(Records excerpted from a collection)
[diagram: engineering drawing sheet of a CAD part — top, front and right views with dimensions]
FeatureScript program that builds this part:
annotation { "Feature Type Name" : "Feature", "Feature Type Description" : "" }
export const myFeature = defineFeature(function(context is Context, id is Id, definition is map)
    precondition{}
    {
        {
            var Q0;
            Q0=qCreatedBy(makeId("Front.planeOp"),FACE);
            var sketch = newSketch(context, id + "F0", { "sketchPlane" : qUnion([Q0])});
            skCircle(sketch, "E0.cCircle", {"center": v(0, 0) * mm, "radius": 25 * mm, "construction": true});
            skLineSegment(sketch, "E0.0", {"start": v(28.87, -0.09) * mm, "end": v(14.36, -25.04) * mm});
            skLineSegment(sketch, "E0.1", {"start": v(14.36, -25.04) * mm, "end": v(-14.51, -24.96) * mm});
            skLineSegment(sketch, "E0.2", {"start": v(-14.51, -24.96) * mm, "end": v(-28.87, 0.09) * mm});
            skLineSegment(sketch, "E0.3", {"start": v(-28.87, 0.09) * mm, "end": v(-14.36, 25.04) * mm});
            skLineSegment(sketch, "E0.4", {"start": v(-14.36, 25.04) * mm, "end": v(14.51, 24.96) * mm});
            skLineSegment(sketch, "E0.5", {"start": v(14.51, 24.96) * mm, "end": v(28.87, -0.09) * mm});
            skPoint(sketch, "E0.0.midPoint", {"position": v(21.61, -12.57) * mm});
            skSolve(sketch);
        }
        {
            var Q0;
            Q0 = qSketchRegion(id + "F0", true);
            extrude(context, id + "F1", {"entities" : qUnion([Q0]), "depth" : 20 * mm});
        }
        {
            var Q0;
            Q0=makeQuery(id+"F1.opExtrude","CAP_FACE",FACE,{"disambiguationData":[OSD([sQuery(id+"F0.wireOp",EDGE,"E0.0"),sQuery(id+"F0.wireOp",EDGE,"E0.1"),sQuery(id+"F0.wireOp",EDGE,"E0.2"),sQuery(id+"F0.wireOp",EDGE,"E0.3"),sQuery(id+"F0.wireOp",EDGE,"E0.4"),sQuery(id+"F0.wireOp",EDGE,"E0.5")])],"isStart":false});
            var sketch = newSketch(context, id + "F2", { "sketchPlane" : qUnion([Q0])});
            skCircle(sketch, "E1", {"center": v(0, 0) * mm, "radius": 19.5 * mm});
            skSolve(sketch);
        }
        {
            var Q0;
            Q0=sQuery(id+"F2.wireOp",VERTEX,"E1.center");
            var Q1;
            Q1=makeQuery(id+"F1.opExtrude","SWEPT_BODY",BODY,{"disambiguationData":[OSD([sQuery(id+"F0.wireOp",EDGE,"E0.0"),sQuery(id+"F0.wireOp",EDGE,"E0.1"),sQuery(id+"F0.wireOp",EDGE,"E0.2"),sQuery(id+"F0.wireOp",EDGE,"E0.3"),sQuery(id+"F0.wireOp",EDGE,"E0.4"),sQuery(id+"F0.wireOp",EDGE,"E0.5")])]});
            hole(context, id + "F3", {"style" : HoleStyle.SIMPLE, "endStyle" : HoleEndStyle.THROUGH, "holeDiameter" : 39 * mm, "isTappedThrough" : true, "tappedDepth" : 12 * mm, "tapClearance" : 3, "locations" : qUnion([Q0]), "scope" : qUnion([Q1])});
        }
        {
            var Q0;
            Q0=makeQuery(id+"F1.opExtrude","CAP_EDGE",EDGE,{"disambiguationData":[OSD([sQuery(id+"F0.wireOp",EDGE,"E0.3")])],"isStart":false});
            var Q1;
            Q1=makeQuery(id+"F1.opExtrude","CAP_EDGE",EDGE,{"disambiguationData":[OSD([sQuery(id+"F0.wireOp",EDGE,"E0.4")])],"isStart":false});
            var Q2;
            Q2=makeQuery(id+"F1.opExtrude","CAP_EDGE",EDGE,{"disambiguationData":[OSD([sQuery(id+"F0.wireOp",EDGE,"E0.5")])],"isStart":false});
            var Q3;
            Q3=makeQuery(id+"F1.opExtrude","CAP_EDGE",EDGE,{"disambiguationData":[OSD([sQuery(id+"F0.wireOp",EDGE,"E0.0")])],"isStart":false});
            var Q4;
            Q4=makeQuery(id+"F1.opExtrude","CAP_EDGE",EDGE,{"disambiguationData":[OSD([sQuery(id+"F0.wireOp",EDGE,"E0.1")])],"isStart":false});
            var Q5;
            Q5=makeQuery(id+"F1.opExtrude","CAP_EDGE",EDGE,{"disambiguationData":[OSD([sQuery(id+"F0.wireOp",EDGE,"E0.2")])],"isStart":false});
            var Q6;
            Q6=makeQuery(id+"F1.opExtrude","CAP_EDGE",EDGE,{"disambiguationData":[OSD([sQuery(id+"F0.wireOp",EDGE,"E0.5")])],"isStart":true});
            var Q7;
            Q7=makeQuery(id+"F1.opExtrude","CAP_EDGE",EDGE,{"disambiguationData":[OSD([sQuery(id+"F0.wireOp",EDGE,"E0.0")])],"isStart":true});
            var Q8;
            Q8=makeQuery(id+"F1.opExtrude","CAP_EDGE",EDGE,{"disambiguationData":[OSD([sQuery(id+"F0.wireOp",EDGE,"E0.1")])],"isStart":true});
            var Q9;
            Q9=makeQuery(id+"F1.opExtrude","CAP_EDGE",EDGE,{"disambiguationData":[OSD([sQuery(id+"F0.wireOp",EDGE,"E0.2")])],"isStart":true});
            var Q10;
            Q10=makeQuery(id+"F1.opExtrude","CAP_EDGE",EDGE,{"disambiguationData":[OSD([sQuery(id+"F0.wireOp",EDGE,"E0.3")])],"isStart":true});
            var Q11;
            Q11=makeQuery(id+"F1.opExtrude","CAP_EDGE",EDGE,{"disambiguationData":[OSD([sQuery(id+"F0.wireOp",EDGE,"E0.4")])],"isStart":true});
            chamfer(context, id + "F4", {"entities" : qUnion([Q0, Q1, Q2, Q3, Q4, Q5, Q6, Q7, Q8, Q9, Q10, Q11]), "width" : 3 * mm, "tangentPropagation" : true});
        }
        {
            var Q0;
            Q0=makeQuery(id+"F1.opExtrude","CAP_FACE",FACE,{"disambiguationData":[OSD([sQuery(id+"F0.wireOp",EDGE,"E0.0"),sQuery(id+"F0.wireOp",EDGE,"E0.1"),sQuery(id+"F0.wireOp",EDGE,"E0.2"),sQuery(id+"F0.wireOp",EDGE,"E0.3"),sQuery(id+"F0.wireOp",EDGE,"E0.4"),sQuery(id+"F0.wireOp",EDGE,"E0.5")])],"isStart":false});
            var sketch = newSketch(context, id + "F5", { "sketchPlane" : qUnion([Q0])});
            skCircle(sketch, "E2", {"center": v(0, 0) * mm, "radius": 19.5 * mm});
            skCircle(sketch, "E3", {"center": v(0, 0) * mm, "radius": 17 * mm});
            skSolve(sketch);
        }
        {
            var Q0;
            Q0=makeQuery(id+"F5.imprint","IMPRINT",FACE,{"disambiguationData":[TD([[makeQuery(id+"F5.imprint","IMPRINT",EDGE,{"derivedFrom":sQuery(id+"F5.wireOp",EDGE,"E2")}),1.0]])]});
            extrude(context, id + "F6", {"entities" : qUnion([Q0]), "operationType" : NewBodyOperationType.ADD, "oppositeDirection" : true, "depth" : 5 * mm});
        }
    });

■ **Task directions**: Rewrite the stretch from the start of the records through the line containing "export const myFeature" as a Markdown table with the columns No. and Line. Give one row per nonblank line.

■ **Task result**:
| No. | Line |
|---|---|
| 1 | [diagram: engineering drawing sheet of a CAD part — top, front and right views with dimensions] |
| 2 | FeatureScript program that builds this part: |
| 3 | annotation { "Feature Type Name" : "Feature", "Feature Type Description" : "" } |
| 4 | export const myFeature = defineFeature(function(context is Context, id is Id, definition is map) |